My system is going to consist of an 8S x 280ah battery (7.1kwh), a GroWatt All-in-One with the 3000W inverter, and somewhere around 2000W of solar panels with AC backup.
Two questions on calculating amps:
- Should the 24V BMS be rated below, the same as, or higher than the inverter?
- What size fuse / breaker should be immediately off the positive lead of the battery?

I have ideas based on things I have seen, but how do you actually calculate the real values?
Thanks for any and all instruction!
Ron
 
Hi, all.
My system is going to consist of an 8S x 280ah battery (7.1kwh), a GroWatt All-in-One with the 3000W inverter, and somewhere around 2000W of solar panels with AC backup.
Two questions on calculating amps:
- Should the 24V BMS be rated below, the same as, or higher than the inverter?

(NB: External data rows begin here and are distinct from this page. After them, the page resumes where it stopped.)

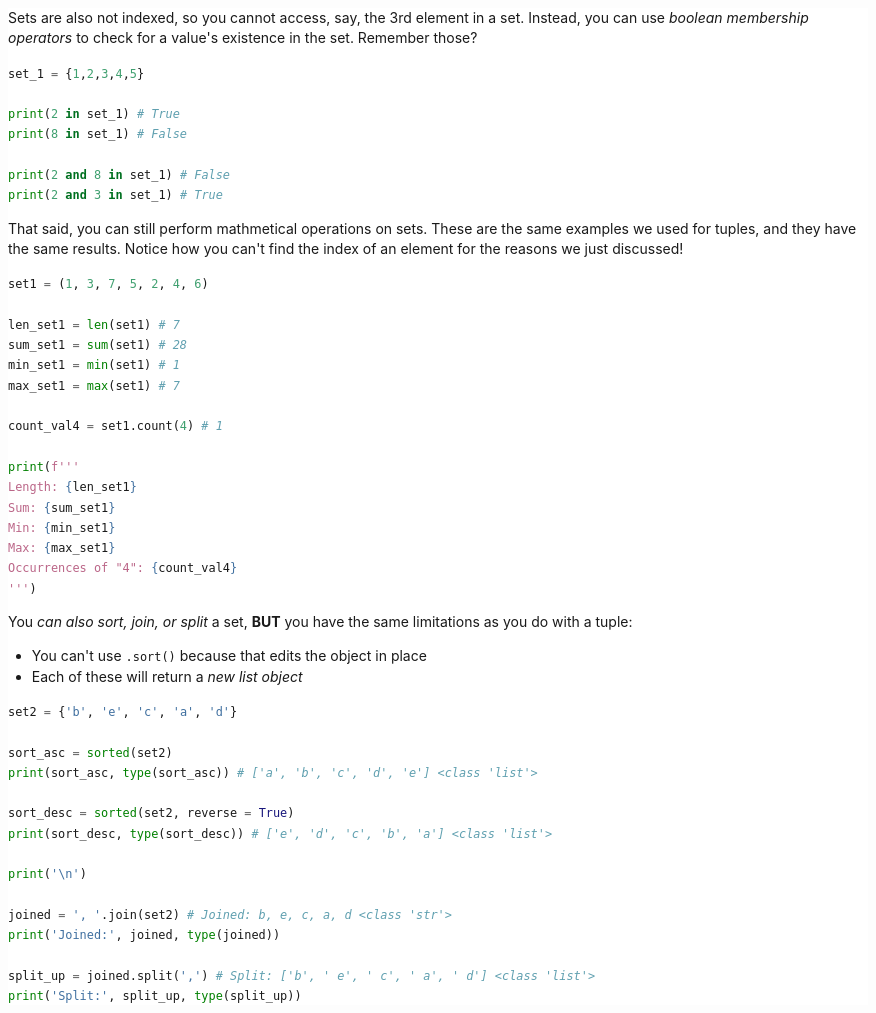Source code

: Sets are also not indexed, so you cannot access, say, the 3rd element in a set. Instead, you can use *boolean membership operators* to check for a value's existence in the set. Remember those?

```python
set_1 = {1,2,3,4,5}

print(2 in set_1) # True
print(8 in set_1) # False

print(2 and 8 in set_1) # False
print(2 and 3 in set_1) # True
```

That said, you can still perform mathmetical operations on sets. These are the same examples we used for tuples, and they have the same results. Notice how you can't find the index of an element for the reasons we just discussed!

```python
set1 = (1, 3, 7, 5, 2, 4, 6)

len_set1 = len(set1) # 7
sum_set1 = sum(set1) # 28
min_set1 = min(set1) # 1
max_set1 = max(set1) # 7

count_val4 = set1.count(4) # 1

print(f'''
Length: {len_set1}
Sum: {sum_set1}
Min: {min_set1}
Max: {max_set1}
Occurrences of "4": {count_val4}
''')
```

You *can also sort, join, or split* a set, **BUT** you have the same limitations as you do with a tuple:
* You can't use `.sort()` because that edits the object in place
* Each of these will return a *new list object*

```python
set2 = {'b', 'e', 'c', 'a', 'd'}

sort_asc = sorted(set2)
print(sort_asc, type(sort_asc)) # ['a', 'b', 'c', 'd', 'e'] <class 'list'>

sort_desc = sorted(set2, reverse = True)
print(sort_desc, type(sort_desc)) # ['e', 'd', 'c', 'b', 'a'] <class 'list'>

print('\n')

joined = ', '.join(set2) # Joined: b, e, c, a, d <class 'str'>
print('Joined:', joined, type(joined))

split_up = joined.split(',') # Split: ['b', ' e', ' c', ' a', ' d'] <class 'list'>
print('Split:', split_up, type(split_up))
```
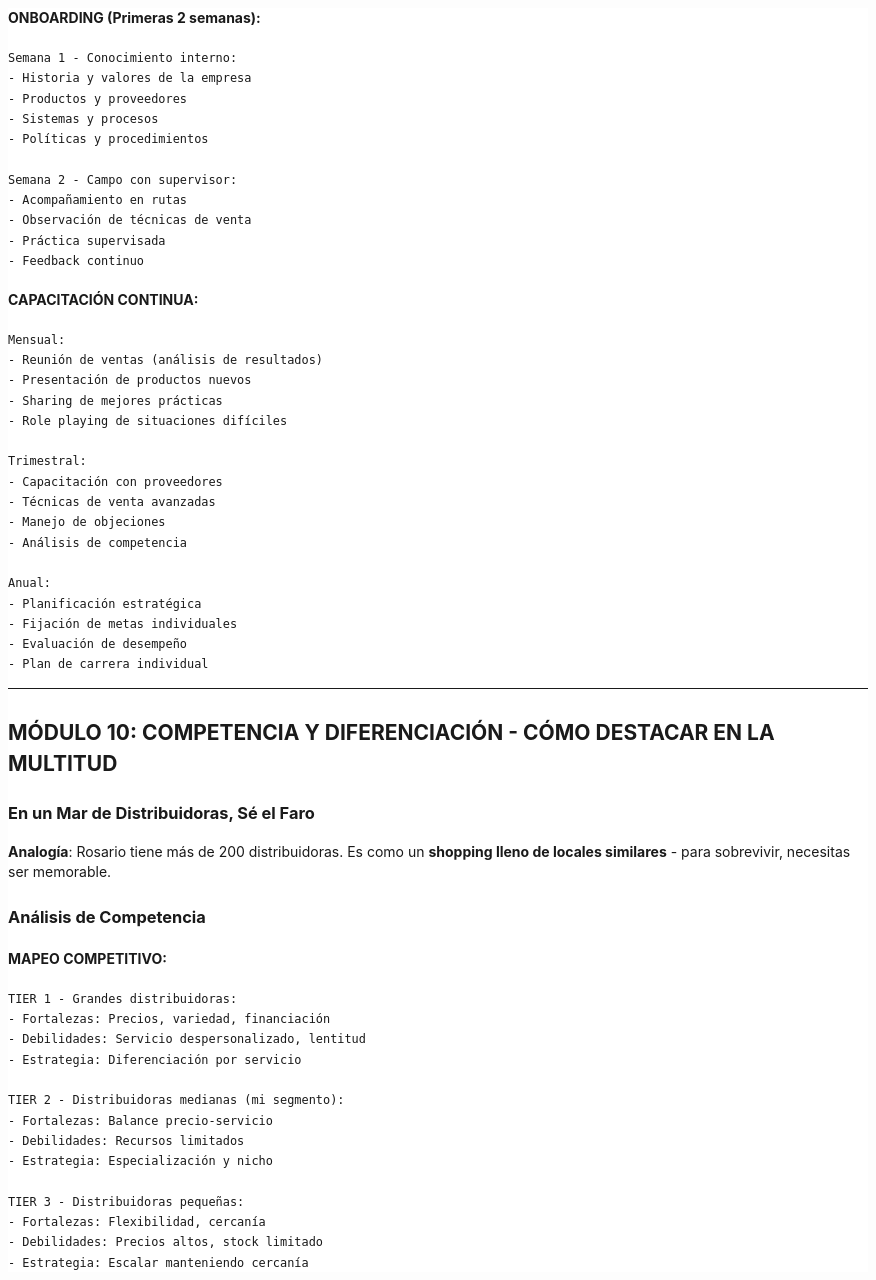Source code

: #### **ONBOARDING (Primeras 2 semanas):**
```
Semana 1 - Conocimiento interno:
- Historia y valores de la empresa
- Productos y proveedores
- Sistemas y procesos
- Políticas y procedimientos

Semana 2 - Campo con supervisor:
- Acompañamiento en rutas
- Observación de técnicas de venta
- Práctica supervisada
- Feedback continuo
```

#### **CAPACITACIÓN CONTINUA:**
```
Mensual:
- Reunión de ventas (análisis de resultados)
- Presentación de productos nuevos
- Sharing de mejores prácticas
- Role playing de situaciones difíciles

Trimestral:
- Capacitación con proveedores
- Técnicas de venta avanzadas
- Manejo de objeciones
- Análisis de competencia

Anual:
- Planificación estratégica
- Fijación de metas individuales
- Evaluación de desempeño
- Plan de carrera individual
```

---

## **MÓDULO 10: COMPETENCIA Y DIFERENCIACIÓN - CÓMO DESTACAR EN LA MULTITUD**

### **En un Mar de Distribuidoras, Sé el Faro**
**Analogía**: Rosario tiene más de 200 distribuidoras. Es como un **shopping lleno de locales similares** - para sobrevivir, necesitas ser memorable.

### **Análisis de Competencia**

#### **MAPEO COMPETITIVO:**
```
TIER 1 - Grandes distribuidoras:
- Fortalezas: Precios, variedad, financiación
- Debilidades: Servicio despersonalizado, lentitud
- Estrategia: Diferenciación por servicio

TIER 2 - Distribuidoras medianas (mi segmento):
- Fortalezas: Balance precio-servicio
- Debilidades: Recursos limitados
- Estrategia: Especialización y nicho

TIER 3 - Distribuidoras pequeñas:
- Fortalezas: Flexibilidad, cercanía
- Debilidades: Precios altos, stock limitado
- Estrategia: Escalar manteniendo cercanía
```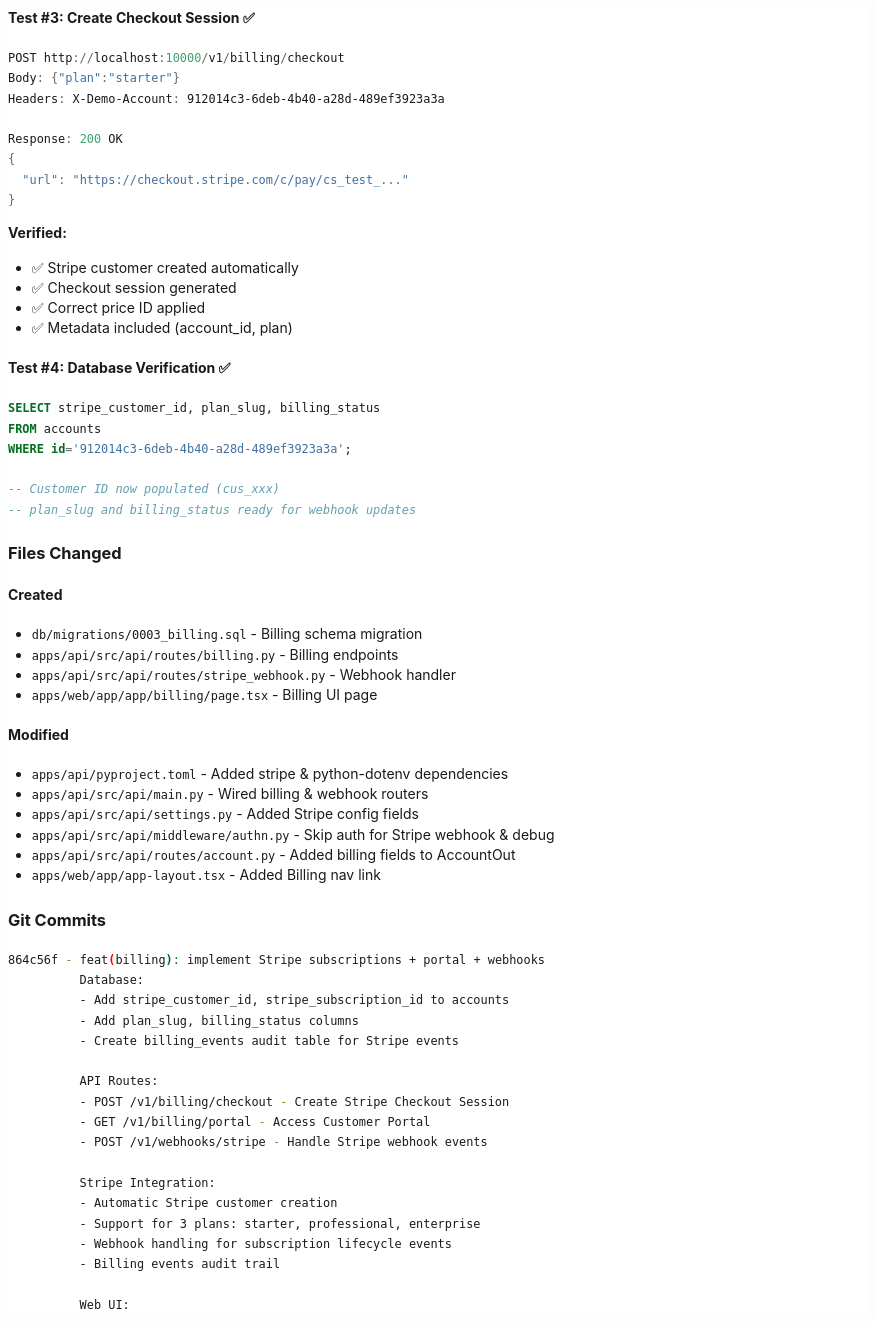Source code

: #### Test #3: Create Checkout Session ✅
```powershell
POST http://localhost:10000/v1/billing/checkout
Body: {"plan":"starter"}
Headers: X-Demo-Account: 912014c3-6deb-4b40-a28d-489ef3923a3a

Response: 200 OK
{
  "url": "https://checkout.stripe.com/c/pay/cs_test_..."
}
```

**Verified:**
- ✅ Stripe customer created automatically
- ✅ Checkout session generated
- ✅ Correct price ID applied
- ✅ Metadata included (account_id, plan)

#### Test #4: Database Verification ✅
```sql
SELECT stripe_customer_id, plan_slug, billing_status 
FROM accounts 
WHERE id='912014c3-6deb-4b40-a28d-489ef3923a3a';

-- Customer ID now populated (cus_xxx)
-- plan_slug and billing_status ready for webhook updates
```

### Files Changed

#### Created
- `db/migrations/0003_billing.sql` - Billing schema migration
- `apps/api/src/api/routes/billing.py` - Billing endpoints
- `apps/api/src/api/routes/stripe_webhook.py` - Webhook handler
- `apps/web/app/app/billing/page.tsx` - Billing UI page

#### Modified
- `apps/api/pyproject.toml` - Added stripe & python-dotenv dependencies
- `apps/api/src/api/main.py` - Wired billing & webhook routers
- `apps/api/src/api/settings.py` - Added Stripe config fields
- `apps/api/src/api/middleware/authn.py` - Skip auth for Stripe webhook & debug
- `apps/api/src/api/routes/account.py` - Added billing fields to AccountOut
- `apps/web/app/app-layout.tsx` - Added Billing nav link

### Git Commits

```bash
864c56f - feat(billing): implement Stripe subscriptions + portal + webhooks
          Database:
          - Add stripe_customer_id, stripe_subscription_id to accounts
          - Add plan_slug, billing_status columns
          - Create billing_events audit table for Stripe events
          
          API Routes:
          - POST /v1/billing/checkout - Create Stripe Checkout Session
          - GET /v1/billing/portal - Access Customer Portal
          - POST /v1/webhooks/stripe - Handle Stripe webhook events
          
          Stripe Integration:
          - Automatic Stripe customer creation
          - Support for 3 plans: starter, professional, enterprise
          - Webhook handling for subscription lifecycle events
          - Billing events audit trail
          
          Web UI:
```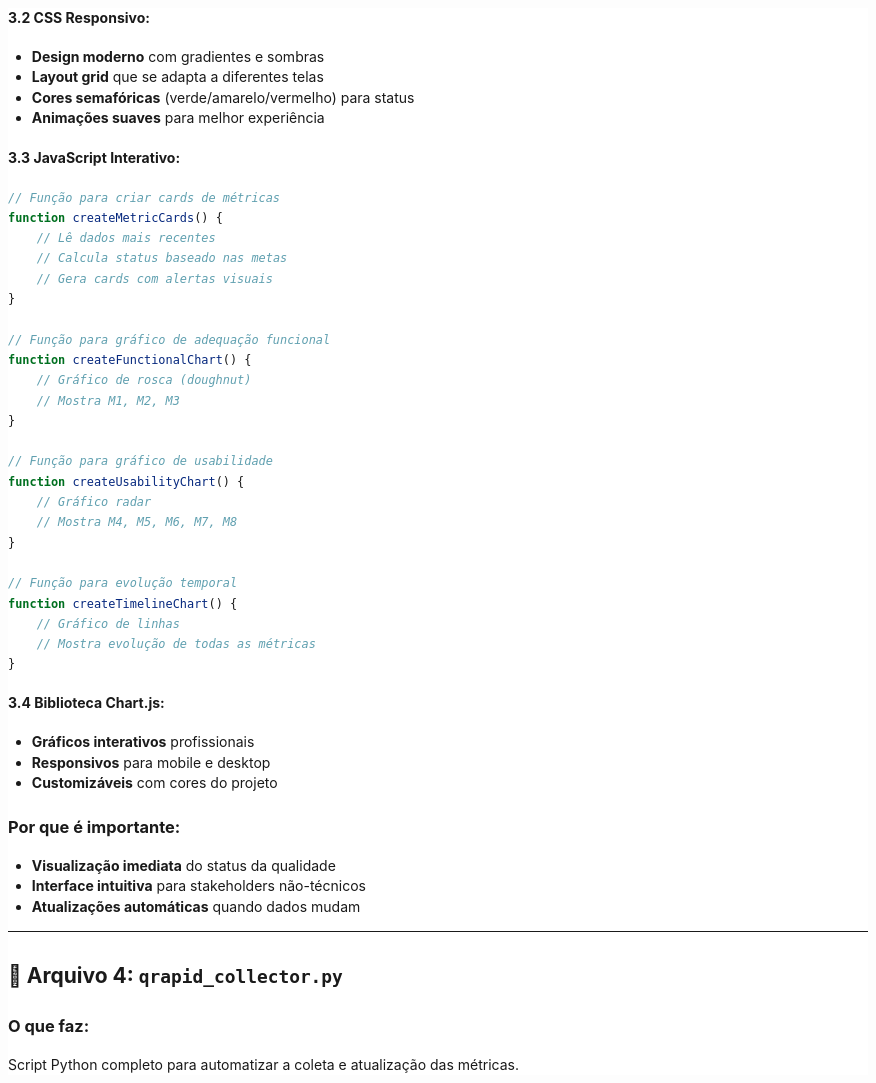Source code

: #### **3.2 CSS Responsivo:**
- **Design moderno** com gradientes e sombras
- **Layout grid** que se adapta a diferentes telas
- **Cores semafóricas** (verde/amarelo/vermelho) para status
- **Animações suaves** para melhor experiência

#### **3.3 JavaScript Interativo:**
```javascript
// Função para criar cards de métricas
function createMetricCards() {
    // Lê dados mais recentes
    // Calcula status baseado nas metas
    // Gera cards com alertas visuais
}

// Função para gráfico de adequação funcional
function createFunctionalChart() {
    // Gráfico de rosca (doughnut)
    // Mostra M1, M2, M3
}

// Função para gráfico de usabilidade  
function createUsabilityChart() {
    // Gráfico radar
    // Mostra M4, M5, M6, M7, M8
}

// Função para evolução temporal
function createTimelineChart() {
    // Gráfico de linhas
    // Mostra evolução de todas as métricas
}
```

#### **3.4 Biblioteca Chart.js:**
- **Gráficos interativos** profissionais
- **Responsivos** para mobile e desktop
- **Customizáveis** com cores do projeto

### **Por que é importante:**
- **Visualização imediata** do status da qualidade
- **Interface intuitiva** para stakeholders não-técnicos
- **Atualizações automáticas** quando dados mudam

---

## 🔧 Arquivo 4: `qrapid_collector.py`

### **O que faz:**
Script Python completo para automatizar a coleta e atualização das métricas.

Depends. Do you want to use the full 300W of the inverter? If so, you must allow 3000W/24V/.85 (inefficiency factor) = 147A from the battery.

- What size fuse / breaker should be immediately off the positive lead of the battery?

147A * 1.25 = 184A, round up to 200A
 
Pushing a BMS to the nameplate is also sketchy, I’d source a 200a BMS, which maybe challenging.

Or it’s a good excuse to snag another 8 cells and have parallel 280ah batteries each with 100a BMS. 560ah at 24v sounds mighty nice.
 
Pushing a BMS to the nameplate is also sketchy, I’d source a 200a BMS, which maybe challenging.

The one exception I would make is for the Overkill. Steve tested them at > rated current extensively, and they hold up. Many folks using them run them to the max.

If one truly intended to run at max current for 24/7/365, yeah, I'd change my tune and likely look at lowering the load to 50% of rated, but with the typical use profile that runs at a much lower average load, I wouldn't hesitate to design for 100% for Overkill.

Or it’s a good excuse to snag another 8 cells and have parallel 280ah batteries each with 100a BMS. 560ah at 24v sounds mighty nice.

+1 :)
 
Thanks for the fast replies! I was thinking of doing another parallel battery in the future, so maybe a 200A isn't crazy. Andy has a link to one in one of his videos.
 
Or...you can have your BMS run a solid state relay like Chargery does to switch the DC load. That way the BMS does not handle high amp loads on a printed circuit board.
 
Or...you can have your BMS run a solid state relay like Chargery does to switch the DC load. That way the BMS does not handle high amp loads on a printed circuit board.
I'm not familiar with this. Can you give more details?